Gratuidade: o transporte público e a "relevância financeira" do jornalismo
Priscila Viana*
O prazo de inscrições para o Prêmio Setransp de Jornalismo está quase
se encerrando e uma febre de reportagens sobre a gratuidade no
transporte público toma conta das páginas de todos os veículos. Em todas
elas, destaca-se a defesa pelo fim da gratuidade e a culpabilização dos
idosos, deficientes, carteiros, policiais militares, agentes
penitenciários, bombeiros militares e guardas municipais pela tarifa
extremamente elevada. De forma bastante leviana, essas reportagens
colocam passageiro contra passageiro e isentam as empresas de transporte
público de suas responsabilidades.
Não criticam as condições
estruturais dos veículos, tampouco a carga horária extensiva enfrentada
pelos motoristas de ônibus e cobradores. Não falam sobre os pontos de
ônibus velhos, desprovidos de teto e com suas estruturas metálicas
enferrujadas e caindo aos pedaços, causando desconforto aos passageiros
que esperam pelos ônibus e colocando em risco a vida dos transeuntes
(algumas estruturas, de tão velhas, até já caíram no chão). Não exibem
depoimentos de passageiros que sofrem com a falta de segurança nos
terminais de ônibus nem dos trabalhadores que prestam serviços a essas
empresas, tampouco pedem transparência nas planilhas de gastos e
investimentos no transporte público.
Ao mesmo tempo que nos
perguntamos o porquê de tantas reportagens diárias a respeito da
gratuidade do transporte público, questionamos também o porquê de não
serem publicadas reportagens denunciando as condições precárias e
subumanas com que passageiros e trabalhadores são tratados pelas
empresas. Entrevistar passageiros com a máxima: "Você sabia que é você
que paga pela gratuidade do transporte público?" é cômodo.

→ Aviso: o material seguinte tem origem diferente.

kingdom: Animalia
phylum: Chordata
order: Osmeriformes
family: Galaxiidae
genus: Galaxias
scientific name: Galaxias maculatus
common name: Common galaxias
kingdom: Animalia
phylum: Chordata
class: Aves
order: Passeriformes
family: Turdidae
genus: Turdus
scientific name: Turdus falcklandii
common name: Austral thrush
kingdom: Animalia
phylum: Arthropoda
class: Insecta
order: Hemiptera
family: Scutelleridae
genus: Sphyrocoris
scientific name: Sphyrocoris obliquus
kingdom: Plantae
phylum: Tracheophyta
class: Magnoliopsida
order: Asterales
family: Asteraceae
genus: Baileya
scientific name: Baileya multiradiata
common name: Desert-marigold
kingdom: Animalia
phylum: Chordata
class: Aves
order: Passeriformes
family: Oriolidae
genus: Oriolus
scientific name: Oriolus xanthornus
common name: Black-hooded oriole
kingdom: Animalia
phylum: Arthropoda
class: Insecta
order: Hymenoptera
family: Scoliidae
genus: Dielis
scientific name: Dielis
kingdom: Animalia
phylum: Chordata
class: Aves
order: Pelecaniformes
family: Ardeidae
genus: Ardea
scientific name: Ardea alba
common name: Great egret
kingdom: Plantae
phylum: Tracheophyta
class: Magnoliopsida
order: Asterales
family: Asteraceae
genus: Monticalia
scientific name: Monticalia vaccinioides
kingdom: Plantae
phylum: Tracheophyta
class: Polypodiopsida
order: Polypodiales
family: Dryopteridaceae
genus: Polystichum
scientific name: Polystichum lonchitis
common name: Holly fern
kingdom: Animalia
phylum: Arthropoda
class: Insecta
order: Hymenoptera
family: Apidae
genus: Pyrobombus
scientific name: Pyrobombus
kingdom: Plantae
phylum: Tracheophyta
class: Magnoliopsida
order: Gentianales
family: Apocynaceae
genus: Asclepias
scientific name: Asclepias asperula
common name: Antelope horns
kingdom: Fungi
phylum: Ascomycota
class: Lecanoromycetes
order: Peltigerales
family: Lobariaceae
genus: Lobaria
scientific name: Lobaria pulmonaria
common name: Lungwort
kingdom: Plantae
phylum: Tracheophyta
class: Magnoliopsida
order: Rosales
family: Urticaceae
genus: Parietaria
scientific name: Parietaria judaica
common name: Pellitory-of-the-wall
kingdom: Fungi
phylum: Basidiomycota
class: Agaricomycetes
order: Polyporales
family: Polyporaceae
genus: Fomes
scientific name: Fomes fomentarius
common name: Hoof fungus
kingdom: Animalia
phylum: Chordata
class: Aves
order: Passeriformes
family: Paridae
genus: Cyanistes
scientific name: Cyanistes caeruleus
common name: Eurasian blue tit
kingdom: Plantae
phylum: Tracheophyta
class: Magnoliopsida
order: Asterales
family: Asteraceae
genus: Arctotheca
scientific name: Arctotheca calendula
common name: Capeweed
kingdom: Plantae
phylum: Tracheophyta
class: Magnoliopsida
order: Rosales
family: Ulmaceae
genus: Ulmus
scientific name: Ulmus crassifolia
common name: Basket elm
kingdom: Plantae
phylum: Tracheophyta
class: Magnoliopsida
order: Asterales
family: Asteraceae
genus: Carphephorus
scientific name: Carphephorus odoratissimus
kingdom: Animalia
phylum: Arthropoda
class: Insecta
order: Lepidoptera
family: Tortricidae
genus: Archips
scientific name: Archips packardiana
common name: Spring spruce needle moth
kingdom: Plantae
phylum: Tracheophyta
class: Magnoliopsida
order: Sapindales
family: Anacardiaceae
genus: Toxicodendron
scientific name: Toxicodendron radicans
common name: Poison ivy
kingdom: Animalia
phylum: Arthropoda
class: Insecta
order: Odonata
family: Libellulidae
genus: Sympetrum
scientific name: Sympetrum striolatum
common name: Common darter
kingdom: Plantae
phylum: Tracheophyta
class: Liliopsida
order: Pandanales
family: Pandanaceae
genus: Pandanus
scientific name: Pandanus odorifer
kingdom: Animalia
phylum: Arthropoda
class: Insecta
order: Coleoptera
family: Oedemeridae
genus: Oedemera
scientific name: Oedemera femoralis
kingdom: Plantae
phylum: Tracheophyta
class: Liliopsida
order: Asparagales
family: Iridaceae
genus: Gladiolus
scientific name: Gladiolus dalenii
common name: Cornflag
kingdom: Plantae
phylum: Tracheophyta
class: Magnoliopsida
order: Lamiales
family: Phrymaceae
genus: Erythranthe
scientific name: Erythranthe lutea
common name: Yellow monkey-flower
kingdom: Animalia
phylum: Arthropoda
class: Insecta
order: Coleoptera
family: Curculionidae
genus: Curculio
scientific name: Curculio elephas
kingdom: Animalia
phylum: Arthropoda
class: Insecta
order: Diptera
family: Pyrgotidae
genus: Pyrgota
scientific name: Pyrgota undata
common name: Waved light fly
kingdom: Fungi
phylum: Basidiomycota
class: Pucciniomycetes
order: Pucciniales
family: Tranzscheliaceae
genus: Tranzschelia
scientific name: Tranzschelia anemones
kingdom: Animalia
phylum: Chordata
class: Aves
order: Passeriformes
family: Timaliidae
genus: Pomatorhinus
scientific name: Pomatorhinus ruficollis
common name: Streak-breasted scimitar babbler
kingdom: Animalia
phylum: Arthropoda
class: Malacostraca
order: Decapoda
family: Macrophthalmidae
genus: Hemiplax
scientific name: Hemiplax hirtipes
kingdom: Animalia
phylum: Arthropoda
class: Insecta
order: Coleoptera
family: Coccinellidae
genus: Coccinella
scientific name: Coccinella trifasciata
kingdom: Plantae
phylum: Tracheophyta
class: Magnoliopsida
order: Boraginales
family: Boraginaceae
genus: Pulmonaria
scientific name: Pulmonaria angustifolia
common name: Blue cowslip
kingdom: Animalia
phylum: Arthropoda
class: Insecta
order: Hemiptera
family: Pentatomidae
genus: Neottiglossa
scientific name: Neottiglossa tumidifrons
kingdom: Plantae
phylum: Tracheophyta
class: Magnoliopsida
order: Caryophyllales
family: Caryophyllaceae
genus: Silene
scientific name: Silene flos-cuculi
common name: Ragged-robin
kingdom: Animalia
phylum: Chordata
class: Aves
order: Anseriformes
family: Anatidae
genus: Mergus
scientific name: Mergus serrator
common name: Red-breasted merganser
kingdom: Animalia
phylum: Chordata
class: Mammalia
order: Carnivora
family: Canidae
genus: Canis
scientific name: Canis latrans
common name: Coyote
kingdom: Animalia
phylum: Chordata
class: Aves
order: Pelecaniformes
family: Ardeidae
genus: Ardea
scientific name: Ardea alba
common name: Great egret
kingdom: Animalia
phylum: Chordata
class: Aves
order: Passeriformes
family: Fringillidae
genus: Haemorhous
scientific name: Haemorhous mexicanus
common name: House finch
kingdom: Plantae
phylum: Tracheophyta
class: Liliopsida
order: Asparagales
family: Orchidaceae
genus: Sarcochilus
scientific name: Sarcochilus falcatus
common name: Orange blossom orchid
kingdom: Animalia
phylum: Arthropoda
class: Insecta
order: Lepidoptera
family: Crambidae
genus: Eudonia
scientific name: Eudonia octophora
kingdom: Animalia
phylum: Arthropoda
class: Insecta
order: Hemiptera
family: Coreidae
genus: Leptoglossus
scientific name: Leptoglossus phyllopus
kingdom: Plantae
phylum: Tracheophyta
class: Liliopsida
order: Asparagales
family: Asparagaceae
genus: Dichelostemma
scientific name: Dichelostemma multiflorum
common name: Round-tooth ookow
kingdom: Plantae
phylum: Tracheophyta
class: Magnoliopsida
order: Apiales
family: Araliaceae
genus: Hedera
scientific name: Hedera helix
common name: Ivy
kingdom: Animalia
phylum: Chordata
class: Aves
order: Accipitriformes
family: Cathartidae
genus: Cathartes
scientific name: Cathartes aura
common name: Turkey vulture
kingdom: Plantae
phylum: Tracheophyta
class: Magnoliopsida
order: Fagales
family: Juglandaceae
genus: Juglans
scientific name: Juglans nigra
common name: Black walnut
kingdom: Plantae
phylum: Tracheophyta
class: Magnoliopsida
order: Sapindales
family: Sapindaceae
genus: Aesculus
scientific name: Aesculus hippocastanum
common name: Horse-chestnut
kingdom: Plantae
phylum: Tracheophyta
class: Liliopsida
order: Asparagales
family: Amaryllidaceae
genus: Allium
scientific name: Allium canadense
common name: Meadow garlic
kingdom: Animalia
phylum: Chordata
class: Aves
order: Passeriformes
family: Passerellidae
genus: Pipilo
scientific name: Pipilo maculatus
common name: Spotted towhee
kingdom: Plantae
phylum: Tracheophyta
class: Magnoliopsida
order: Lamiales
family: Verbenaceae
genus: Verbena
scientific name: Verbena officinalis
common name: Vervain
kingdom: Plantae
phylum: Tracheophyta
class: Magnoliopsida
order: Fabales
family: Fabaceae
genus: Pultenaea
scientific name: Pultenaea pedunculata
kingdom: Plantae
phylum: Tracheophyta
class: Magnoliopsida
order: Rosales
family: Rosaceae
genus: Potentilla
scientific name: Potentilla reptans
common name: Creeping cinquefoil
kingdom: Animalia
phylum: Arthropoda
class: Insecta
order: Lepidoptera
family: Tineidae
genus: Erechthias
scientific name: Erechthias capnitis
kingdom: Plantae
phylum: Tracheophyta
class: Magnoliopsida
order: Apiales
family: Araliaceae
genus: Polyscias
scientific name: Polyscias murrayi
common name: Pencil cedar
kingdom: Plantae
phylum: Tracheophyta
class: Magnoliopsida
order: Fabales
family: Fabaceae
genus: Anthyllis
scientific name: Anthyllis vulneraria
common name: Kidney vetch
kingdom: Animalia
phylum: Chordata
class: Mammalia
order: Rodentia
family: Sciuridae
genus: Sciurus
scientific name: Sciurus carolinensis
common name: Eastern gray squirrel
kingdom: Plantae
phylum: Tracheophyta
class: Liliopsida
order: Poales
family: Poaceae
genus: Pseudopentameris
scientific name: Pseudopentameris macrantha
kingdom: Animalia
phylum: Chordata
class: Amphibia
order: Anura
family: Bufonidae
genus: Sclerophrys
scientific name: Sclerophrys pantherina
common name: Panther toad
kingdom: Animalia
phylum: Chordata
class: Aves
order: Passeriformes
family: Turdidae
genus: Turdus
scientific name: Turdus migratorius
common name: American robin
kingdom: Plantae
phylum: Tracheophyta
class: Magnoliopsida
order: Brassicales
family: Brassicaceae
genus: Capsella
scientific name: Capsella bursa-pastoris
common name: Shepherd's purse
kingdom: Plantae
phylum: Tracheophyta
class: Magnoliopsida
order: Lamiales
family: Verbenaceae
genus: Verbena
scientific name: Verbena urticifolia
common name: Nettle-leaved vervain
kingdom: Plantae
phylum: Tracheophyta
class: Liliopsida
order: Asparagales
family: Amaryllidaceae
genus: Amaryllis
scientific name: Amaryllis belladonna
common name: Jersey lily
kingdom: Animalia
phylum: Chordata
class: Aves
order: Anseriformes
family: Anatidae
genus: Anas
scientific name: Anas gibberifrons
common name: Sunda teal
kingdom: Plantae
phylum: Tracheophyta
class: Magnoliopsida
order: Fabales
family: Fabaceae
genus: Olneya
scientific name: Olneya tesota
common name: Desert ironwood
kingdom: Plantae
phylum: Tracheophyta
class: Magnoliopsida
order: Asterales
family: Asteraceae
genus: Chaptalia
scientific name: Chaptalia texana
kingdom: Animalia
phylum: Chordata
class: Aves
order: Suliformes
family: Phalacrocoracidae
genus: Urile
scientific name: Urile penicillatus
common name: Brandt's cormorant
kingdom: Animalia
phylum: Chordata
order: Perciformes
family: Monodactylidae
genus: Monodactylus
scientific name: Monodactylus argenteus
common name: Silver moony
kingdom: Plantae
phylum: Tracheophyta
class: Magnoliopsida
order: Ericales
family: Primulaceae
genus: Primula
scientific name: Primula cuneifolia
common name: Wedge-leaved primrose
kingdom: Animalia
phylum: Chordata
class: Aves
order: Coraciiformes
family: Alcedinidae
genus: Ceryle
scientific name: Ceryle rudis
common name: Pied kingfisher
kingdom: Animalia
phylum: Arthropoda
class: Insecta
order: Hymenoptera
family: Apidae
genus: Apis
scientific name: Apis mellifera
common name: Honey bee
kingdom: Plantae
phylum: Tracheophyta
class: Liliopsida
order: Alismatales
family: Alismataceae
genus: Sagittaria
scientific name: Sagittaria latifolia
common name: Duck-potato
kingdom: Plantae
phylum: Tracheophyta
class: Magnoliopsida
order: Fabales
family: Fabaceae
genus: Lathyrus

Mas
dirigir-se à Piabeta, à Cidade Nova, ao santa Maria e ao Coqueiral para
perguntar à população da periferia se ela está satisfeita com o
transporte público seria uma boa matéria de se ver. Mas não vemos. Será
que é porque as equipes de reportagem substituem a relevância
jornalística do assunto pelo dinheiro e pelo status do prêmio? Isso é
óbvio. Não pegam ônibus, não sabem o transtorno e os sacrifícios da
rotina de quem depende de ônibus.
Além do interesse
jornalístico na "relevância financeira" da reportagem, está em jogo o
fato de que os donos dos jornais também são proprietários das empresas
de ônibus. Elementos típicos de uma terra de ranço provinciano,
subserviente às famílias tradicionalmente detentoras do poder econômico.
E assim continuam os três lados da história: os donos das empresas se
deliciam com essas reportagens e enriquecem às custas do trabalhador, os
jornalistas recebem seus prêmios, colocam na estante de sua casa e
continuam reclamando dos congestionamentos que enfrentam dentro de seus
carros, e os passageiros de ônibus continuam pagando caro para enfrentar
condições subumanas. Uns dependentes de suas necessidades
socioeconômicas. Outros, de seus interesses individuais.
*Jornalista desinteressada no Prêmio Setransp de Jornalismo.